These roundups are our way of doing a small part to change that perception. There is no shortage of women online doing their part to make it clear that they DO understand money, and these posts are meant to amplify that fact.

Why does it matter? Because representation matters. Because reading and hearing stories from those who (may or may not) look like us show us that yes, we too can figure out this money thing, that we too have important stories to tell. And that we too know quite a lot about money and are experts worth listening to.

Since Women’s Personal Finance has grown up to get its own website, it’s time to transition these roundups over here to the dedicated website. Same great content, new home!

Our Women’s Personal Finance Facebook group on Facebook also has a sharing thread on Fridays, and that’s the place to read all the blog posts written by members over the previous week. If you’re looking for more articles written by women and nonbinary folks, that’s a great place to continue reading (plus we have plenty of great discussions on finances the rest of the week as well!).

If you don’t have the time or inclination to go searching down myriad posts, though, we will be continuing this series every week to showcase some of the best of the new content we read. If you ever read a post you think we absolutely need to consider for this roundup, please let us know! We are always open to reading new blogs and want to celebrate those newer voices as well as the more seasoned ones.

## Dataset excerpt

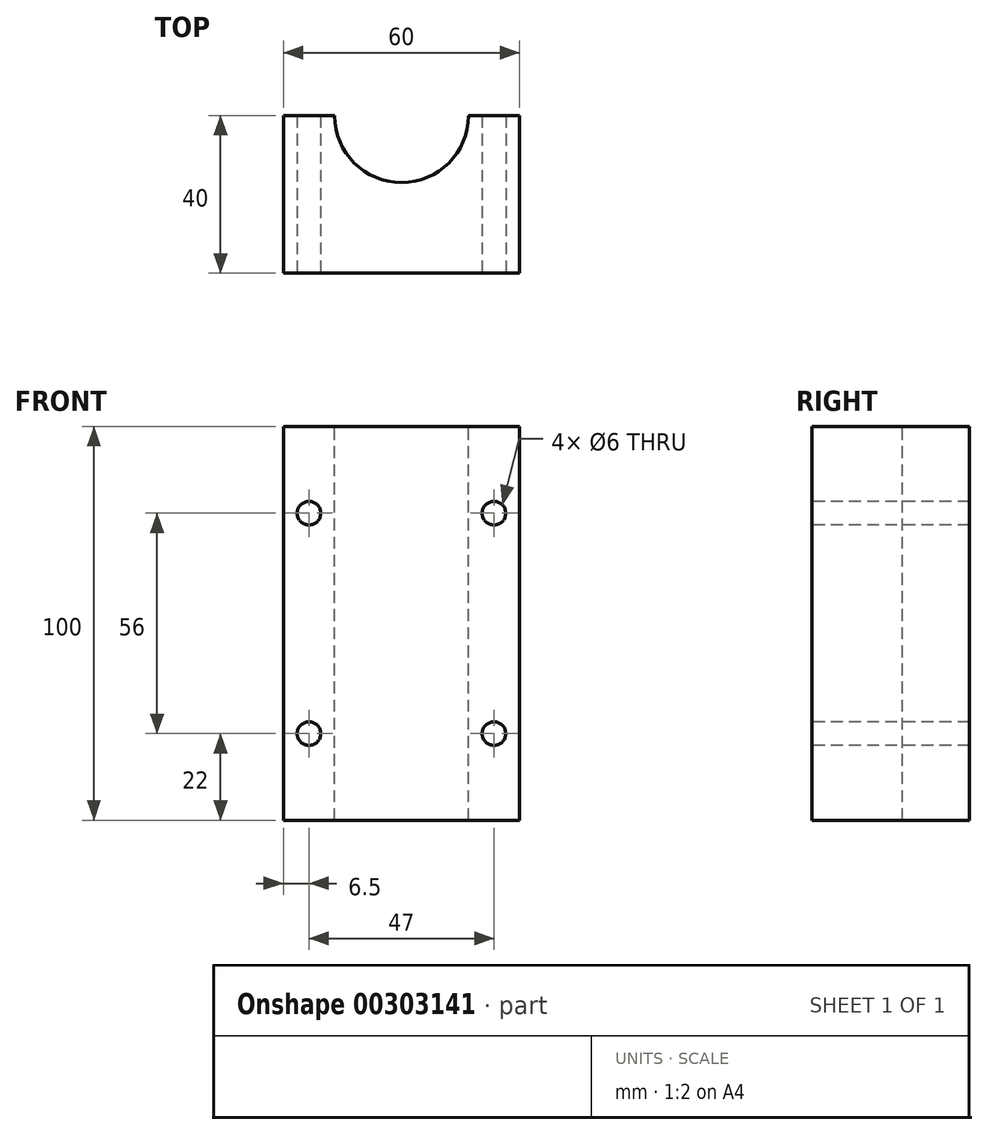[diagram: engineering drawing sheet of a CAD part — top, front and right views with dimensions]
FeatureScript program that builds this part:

## What to do
1. Could you condense the paragraph beginning "Our Women's Personal Finance Facebook group" in the women's personal finance roundup text above, keeping its main facts?
2. Can you pick up the women's personal finance roundup text where it stops and carry it on from there?

## Per-task outputs
1. Every Friday, the Women's Personal Finance Facebook group runs a sharing thread that collects all the blog posts members wrote during the previous week. It's a good place to find more articles by women and nonbinary writers, and the group holds finance discussions the rest of the week too.

2.
And with that, here is the best (in our opinion) content by women and nonbinary folks this past week. Let us know what you think in the comments! We love discussion.

Women’s Personal Finance Weekly Roundup #89 (Actually, 228)

1. The Road Trip – What Almost Everyone Gets Wrong on the Journey to FI Money Flamingo

“Most people who learn about Financial Independence and decide it is for them will create a plan that takes into account these four ingredients.

However, two of them hardly ever get questioned and are usually accepted as set in stone: the destination (Brisbane, aka Financial Independence) and the road to get there (in this case, the highway).

Once a new FI enthusiast has set up their plan, they usually give most of their attention to the other two ingredients: fuel (income) and their chosen vehicle(s) (investments).

2. How to Figure out the Real Cost of Everything You Buy Rich Frugal Life

“Sometimes, this analysis gives me an excuse or permission to indulge (like my sweatpants). Other times, it helps us to overcome the hurdle of a more expensive option that we know is probably a better choice. For example, when we remodeled our kitchen a few years ago, we had a 3-year old and were both still working full-time. Although the remodel would have been much cheaper if we had DIY’d it rather than hiring a general contractor, we didn’t want to devote the extra hours or deal with the added stress of taking it on ourselves and being without a kitchen for months. At the end of the day, the estimated cost difference was only about an extra week or two of work at my job, so I just pushed out my quitting date to feel better about the decision.”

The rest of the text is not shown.